What are the main challenges Law Enforcement Agencies are facing in the fight against organised crime and terrorist groups?
As the world has become increasingly wired, and now wireless, it is only natural that organized crime has moved into the digital age. The use of sophisticated information systems is no longer solely the realm of the hacker and the coder, it is now also the realm of the drug dealer, the extortionist, and the illicit trader of firearms.
The use of new information and communication technologies by organized crime groups, terrorist groups, or criminal individuals is a key challenge for Romanian Police and other Law Enforcement Agencies due to the complexity of the phenomenon, the quantity of factors and actors involved, and the great set of criminal technological activities used to finance and support criminal and terrorist actions.
The use of new technologies by these groups strengthens their capabilities to support their activities (financing, laundering money, recruiting, planning a terrorist attack, identity frauds) and committing crimes anonymously.
What solutions would ideally help tackle these challenges?
To meet the challenges of investigating technologically advanced organized crime actors, the Romanian Police is developing new structures and new approaches to the crime problem. In this light, we have been actively involved in the COPKIT project in order to develop, together with other EU Law Enforcement Agencies and the Tech Partners, new software tools in order to target Dark Net marketplaces and online organized criminal activities.
Our expectation is that all these modern software tools will be integrated in an intelligence-led Early Warning (EW) / Early Action (EA) system that could be efficiently used by the Romanian Police in the future.
The research and development of the COPKIT tools are being guided and validated by a set of relevant use cases (scenarios) proposed and monitored by the Law Enforcement Agencies partners of the project. What is the added value of these use cases?
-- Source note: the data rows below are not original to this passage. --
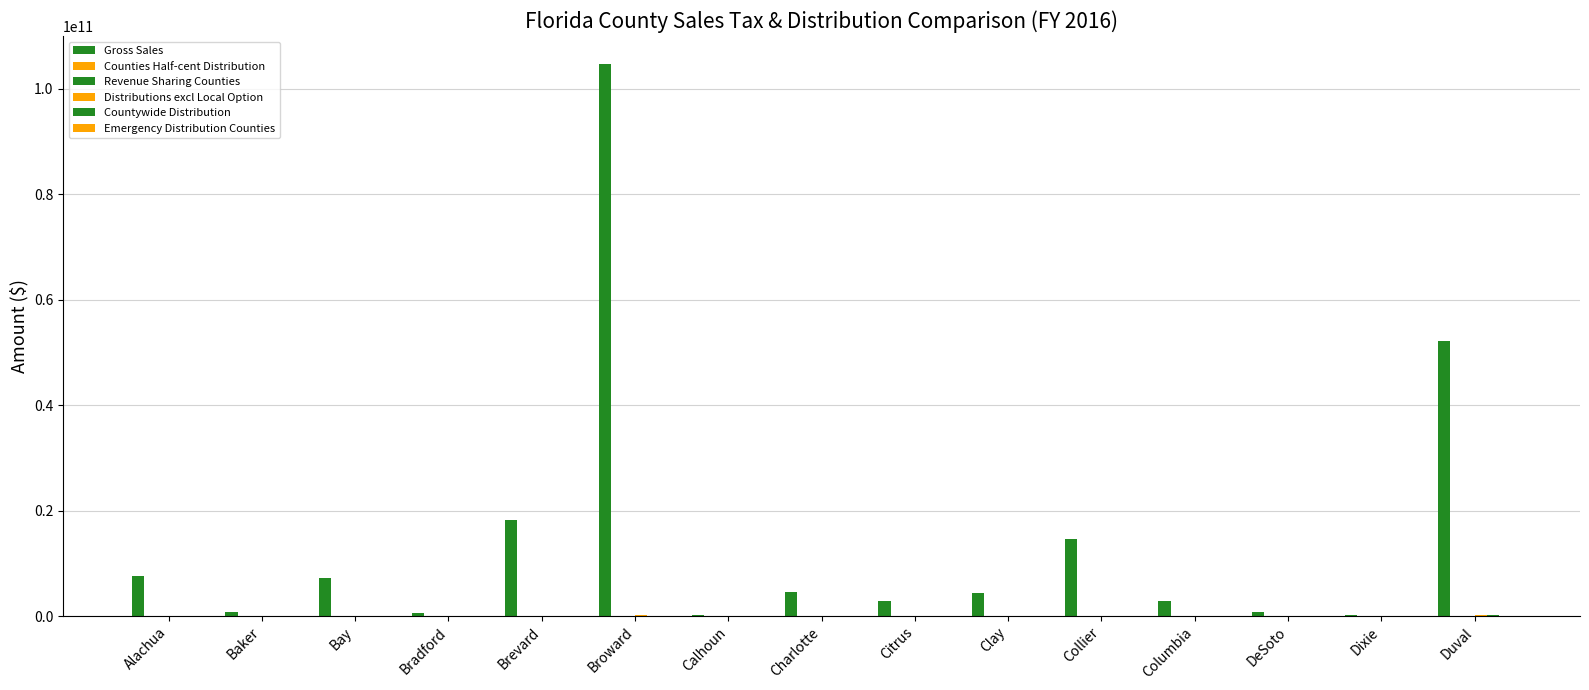

True or false: Counties Half-cent Distribution has a value of 130772880.2 at Duval.

False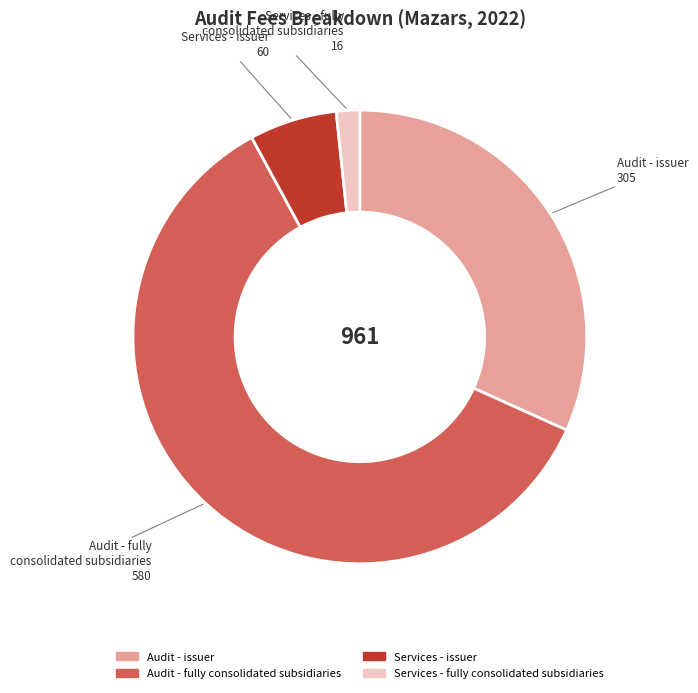

Is there any slice that represents more than half of the pie?

Yes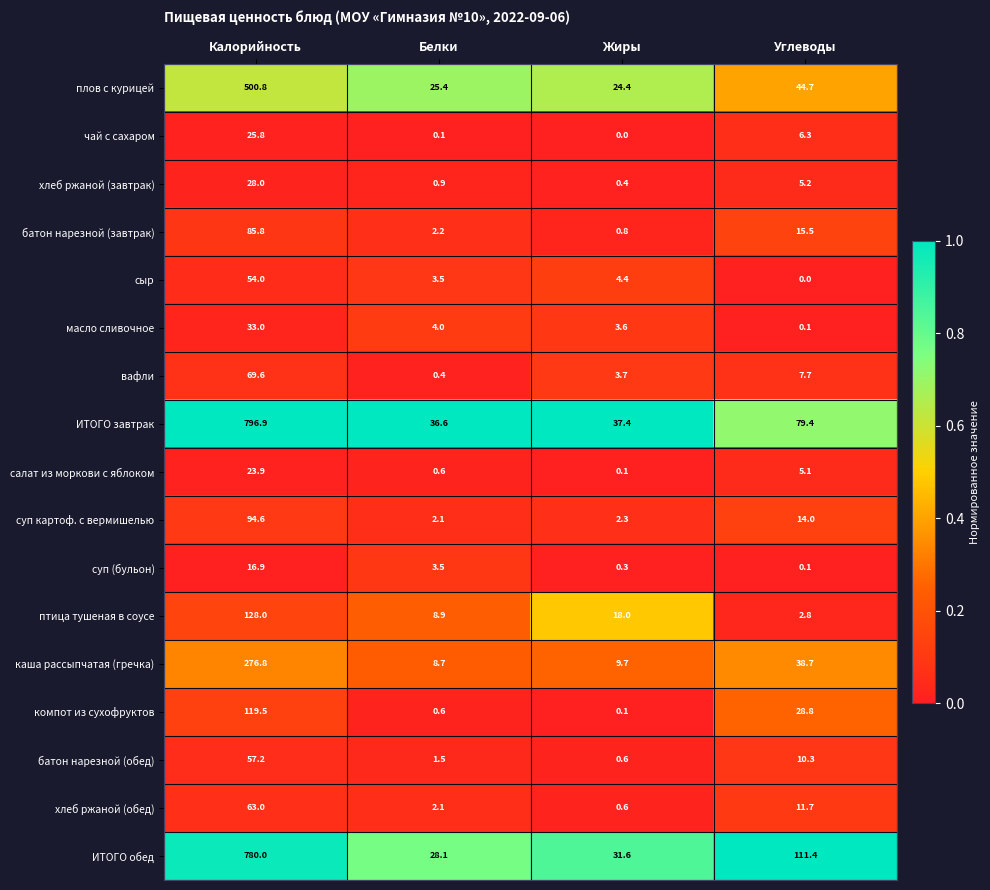

What is the difference between the масло сливочное values at Калорийность and Белки?

29.0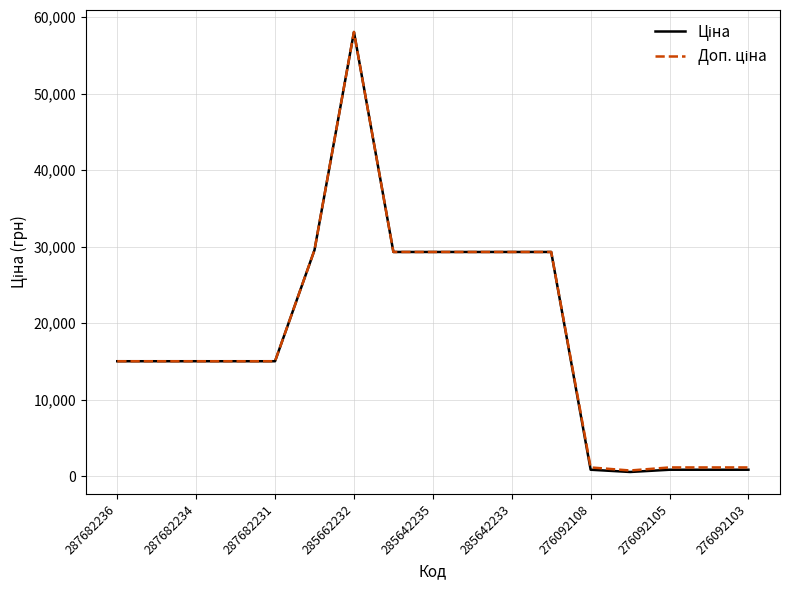

Which label corresponds to the largest value in the chart?

285662232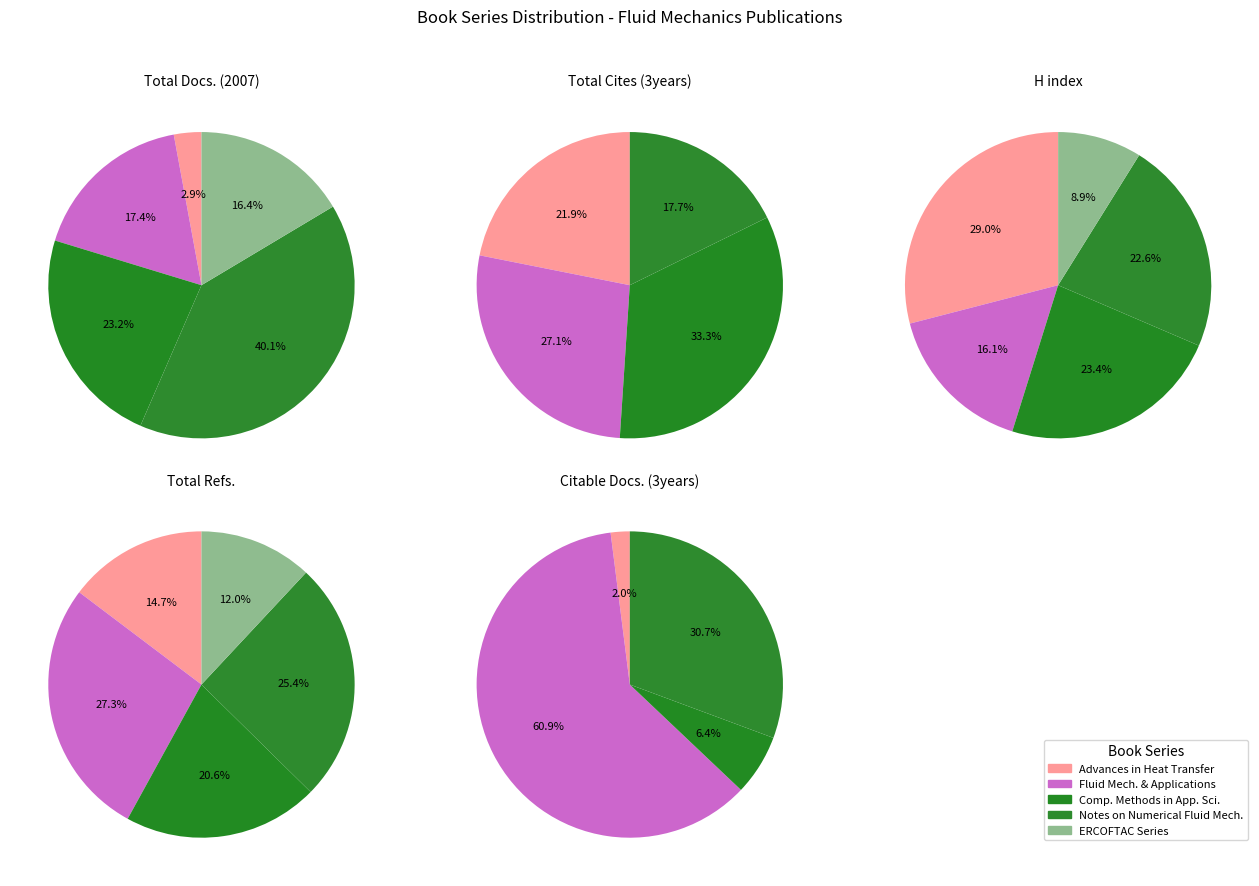

Does Computational Methods in Applied Sciences represent more than half of the total?

No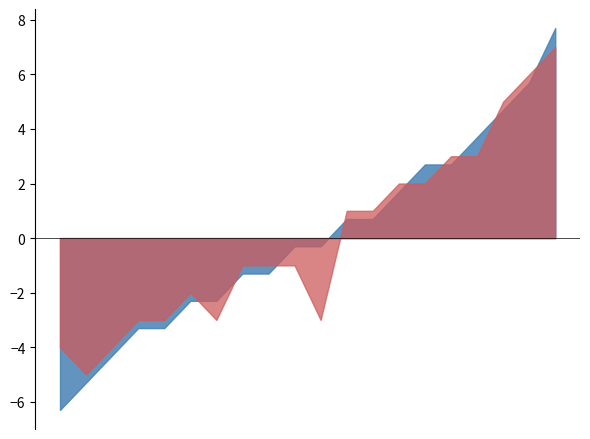

What is the minimum value shown in the chart?

-6.3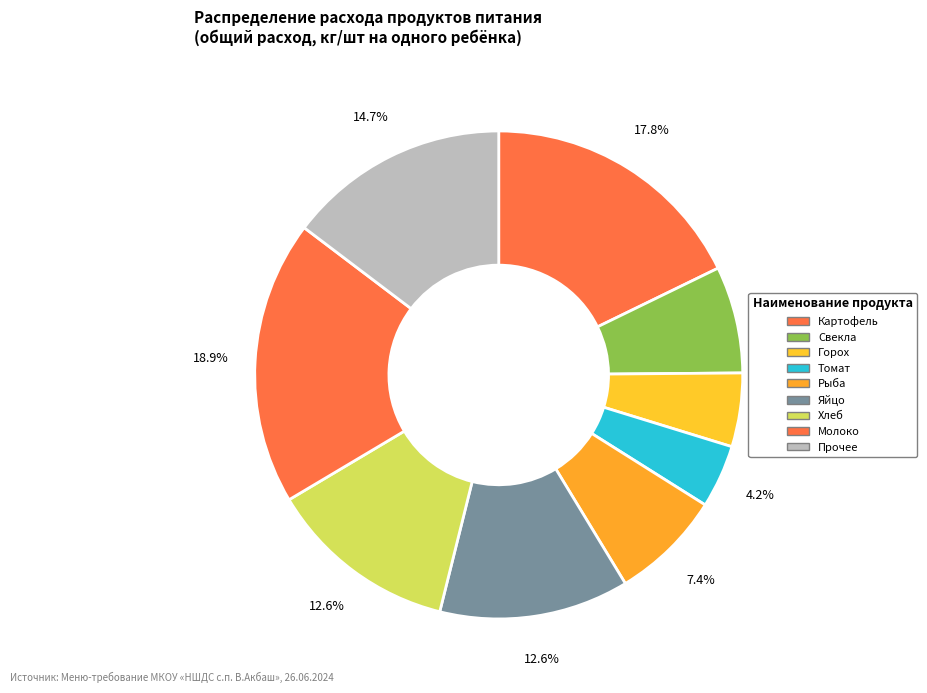

Count the number of slices in the pie.

9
In order to test and to guide the software development of the COPKIT tools, all partner Law Enforcement Agencies agreed on and proposed two use cases: online Illicit Firearms Trafficking and Crime as a service/data as a commodity. In this framework, all partners had the possibility to work directly, to develop and to improve the software tools simulating “real” conditions together with the criminal investigators.
Moreover, choosing two important, complex and different cases involving both old and new forms of criminality allows COPKIT to assess and establish the scalability of the approach and possibly use it for all crimes in recognized crime areas.
How do the Romanian Police and other Law Enforcement Agencies in the project help with the development of these tools?
Based on our work experience and current challenges, the Romanian Police, together with other six EU Law Enforcement Agencies, have been actively involved from the early stages of the tools’ development, providing information on the technical requirements and needed functionalities to the tech partners in order to be developed within the use cases framework.
Within the demonstration sessions, all LEA officers had the possibility to test each tool and to provide live feedback that helped the technical team to make all the necessary improvements.
We look forward to seeing and using the finalised tools at the end of the project.